The F1 instance is equipped with Xilinx’s Virtex Ultrascale+ VU9P, a 16nm device that contains about 2.5 million logic elements and over 6,800 DSP engines. The F1’s host CPU is Intel’s 18-core Broadwell E5 2686 v4 processor, which runs at 2.3 GHz. The instance may be configured with up to 8 FPGAs, 967 GiB of memory and 4 TB of NVMe flash storage. The PCIe fabric allows multiple FPGAs to communicate with one another directly, as well as share the same memory space.
Application developers will have access to the Xilinx Vivado Design Suite free of charge, but that will require that the application code be implemented in VHDL or Verilog. Third-party tools can also be used, including higher level frameworks like OpenCL, but that means users will be responsible for their own development environments.
At this point, FPGA application development is geared toward a rather niche audience, so this will hardly be a volume business for Amazon in the near-term. HPC cloud specialist Nimbix recently added Xilinx FPGAs to its own infrastructure in the hopes of building a customer base of FPGA computing enthusiasts. Much of the initial customer base will be Xilinx engineers themselves, who will be developing and testing software on their own product.

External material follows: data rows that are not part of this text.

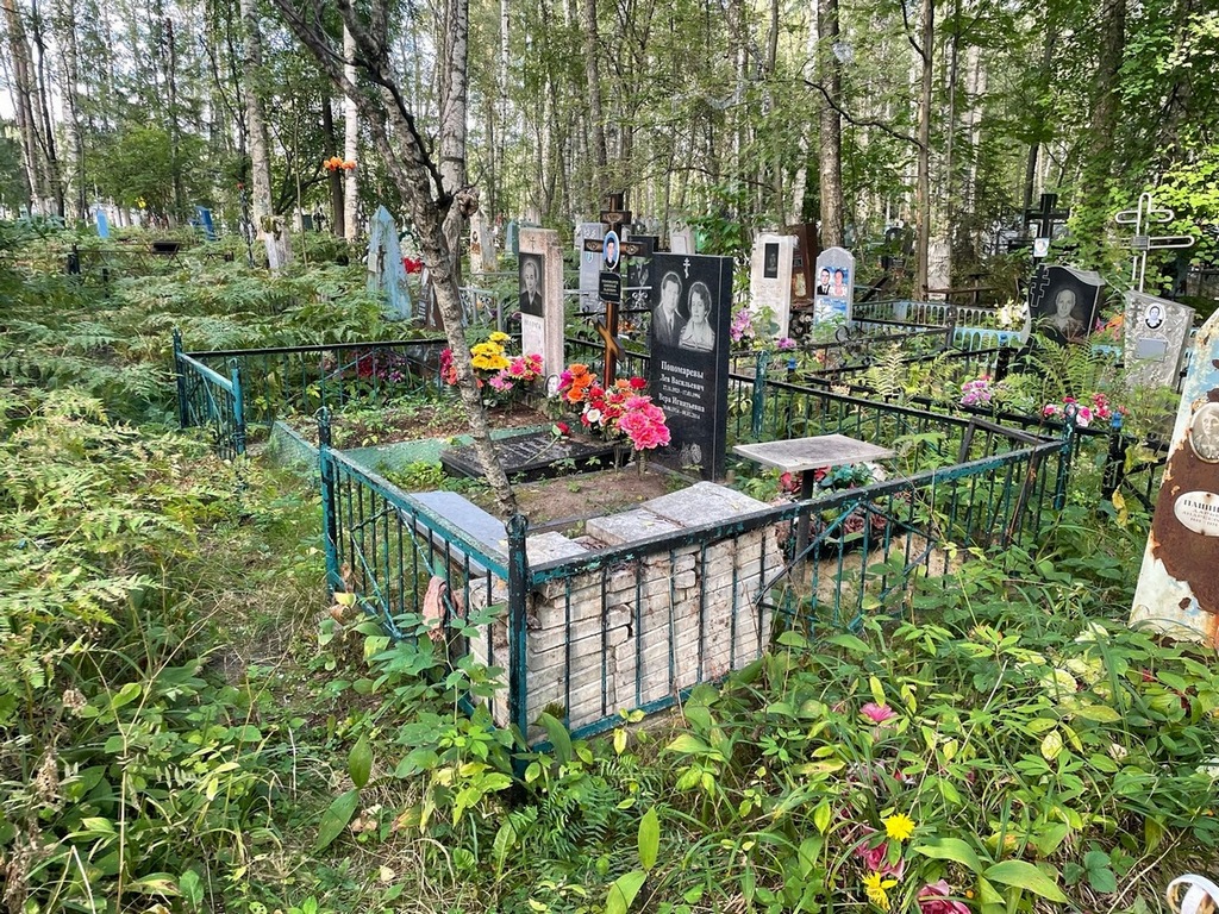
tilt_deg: -10.5
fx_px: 916
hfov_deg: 67.3
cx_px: 610
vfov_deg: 53.1
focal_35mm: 26
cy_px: 457
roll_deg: +1.6
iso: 100
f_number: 1.6
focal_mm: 4.2
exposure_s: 1/121
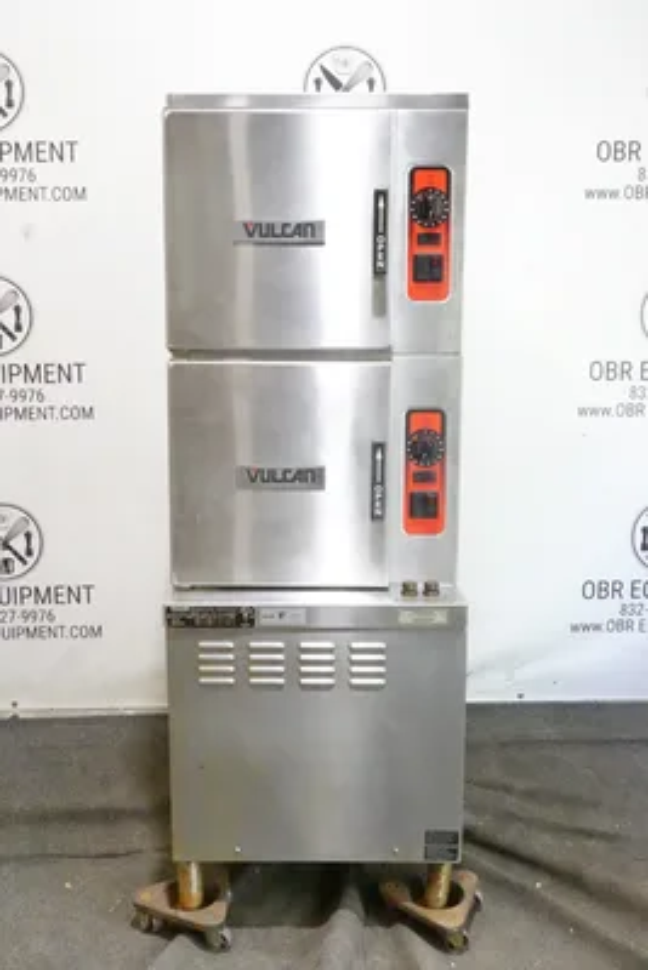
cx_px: 324
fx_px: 998
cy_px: 485
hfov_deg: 36.0
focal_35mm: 37
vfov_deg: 51.9
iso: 6400
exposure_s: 1/20
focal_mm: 13.56
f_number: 11
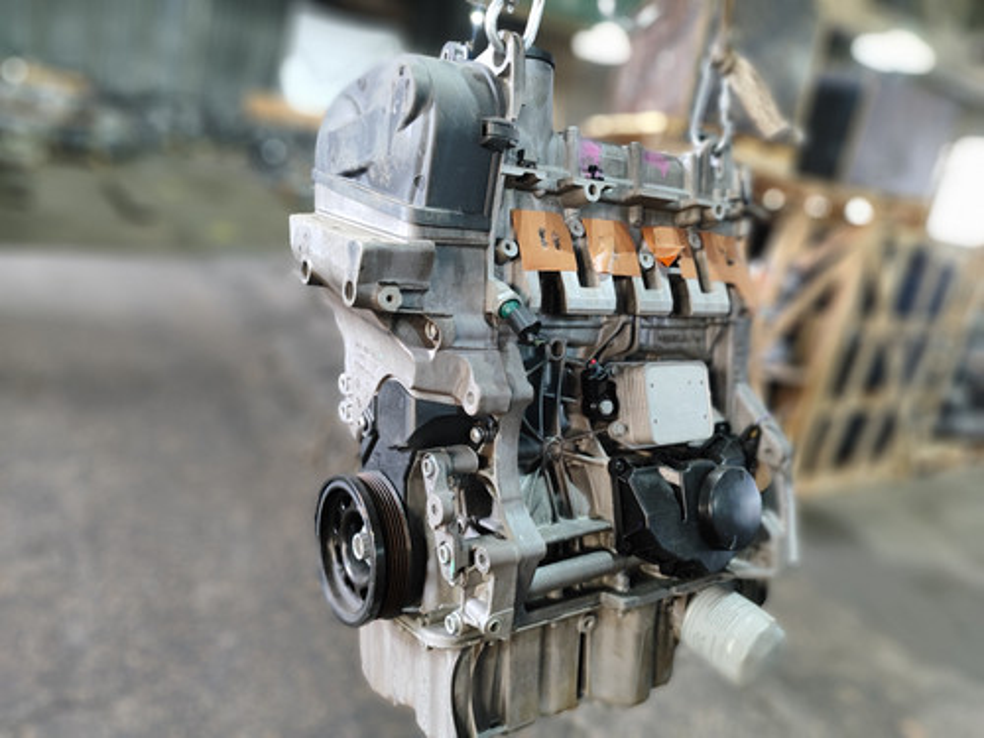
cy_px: 369
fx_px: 682
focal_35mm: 24
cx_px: 492
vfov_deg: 56.8
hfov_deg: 71.6
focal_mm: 5.89
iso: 1041
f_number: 1.89
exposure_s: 1/40
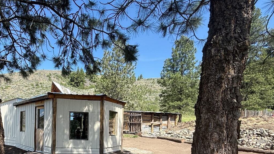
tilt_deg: +1.3
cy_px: 130
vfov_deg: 44.6
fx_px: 174
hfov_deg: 72.8
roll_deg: -2.5
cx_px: 81
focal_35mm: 24
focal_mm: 2.22
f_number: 2.2
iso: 50
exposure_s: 1/726
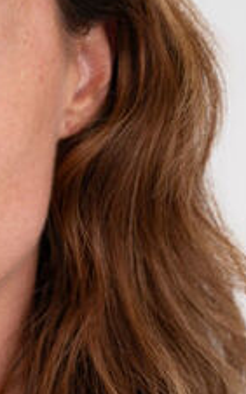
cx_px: -141
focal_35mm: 294
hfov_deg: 4.4
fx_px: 3158
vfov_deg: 7.1
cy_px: 561
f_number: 4.5
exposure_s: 1/125
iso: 100
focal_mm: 64
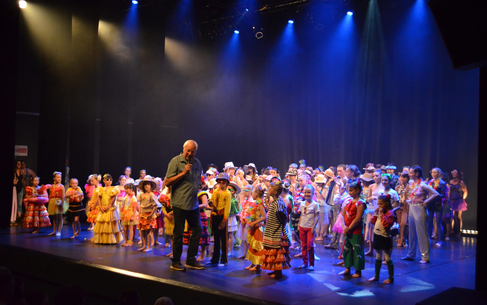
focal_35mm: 43
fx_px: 571
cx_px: 244
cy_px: 155
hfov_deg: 46.2
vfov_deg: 29.9
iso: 3200
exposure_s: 1/125
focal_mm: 28
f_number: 4.5
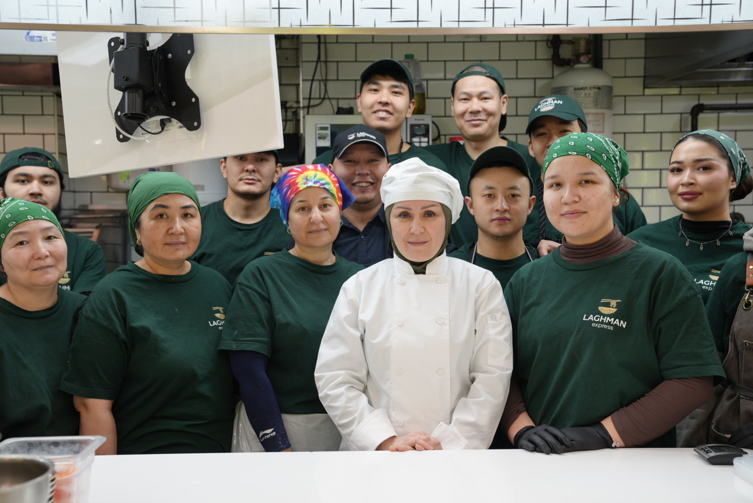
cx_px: 376
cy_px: 252
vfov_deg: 29.9
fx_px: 942
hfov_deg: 43.6
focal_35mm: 45
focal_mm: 45
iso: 800
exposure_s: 1/160
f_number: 4
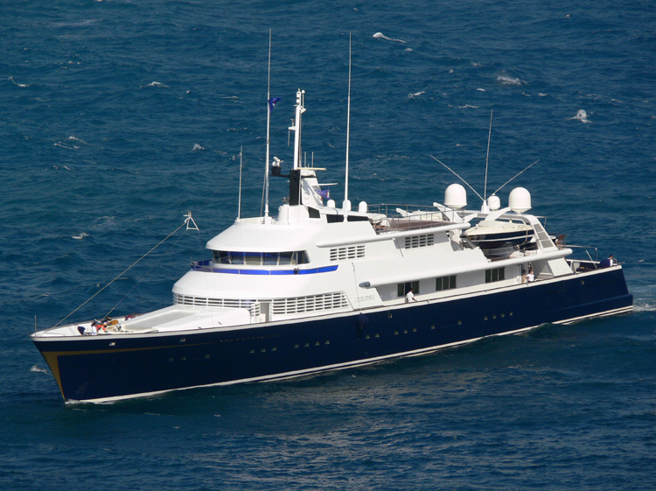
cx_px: 328
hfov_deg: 5.4
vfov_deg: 4.1
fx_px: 6910
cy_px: 246
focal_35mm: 365
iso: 80
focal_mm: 77.2
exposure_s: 1/500
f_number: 5.6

Microsoft and Baidu have incorporated FPGAs into their respective clouds, but mainly for purpose of accelerating their own AI services. Amazon is likely looking at the AI application space as one area that could attract a critical mass of FPGA users, given the uptake by the two aforementioned cloud providers, not to mention Intel’s foray into FPGA-accelerated AI with its Arria 10 product. The Ultrascale+ VU9P appears to be a good choice for deep learning inferencing, thanks to its DSP capability. According to a Xilinx report, the Ultrascale+ VU9P delivers 231 INT8 gigaops per watt, which is about twice as efficient as Intel's Altera Stratix 10, and nearly five times as efficient as the Arria 10. Perhaps Amazon will run some of its own machine learning work on the F1 gear when users aren’t renting those cycles.
The F1 instance is currently available in the form of a developer preview in the US East (Northern Virginia). The intent is to expand to additional regions in 2017 as the instances become available.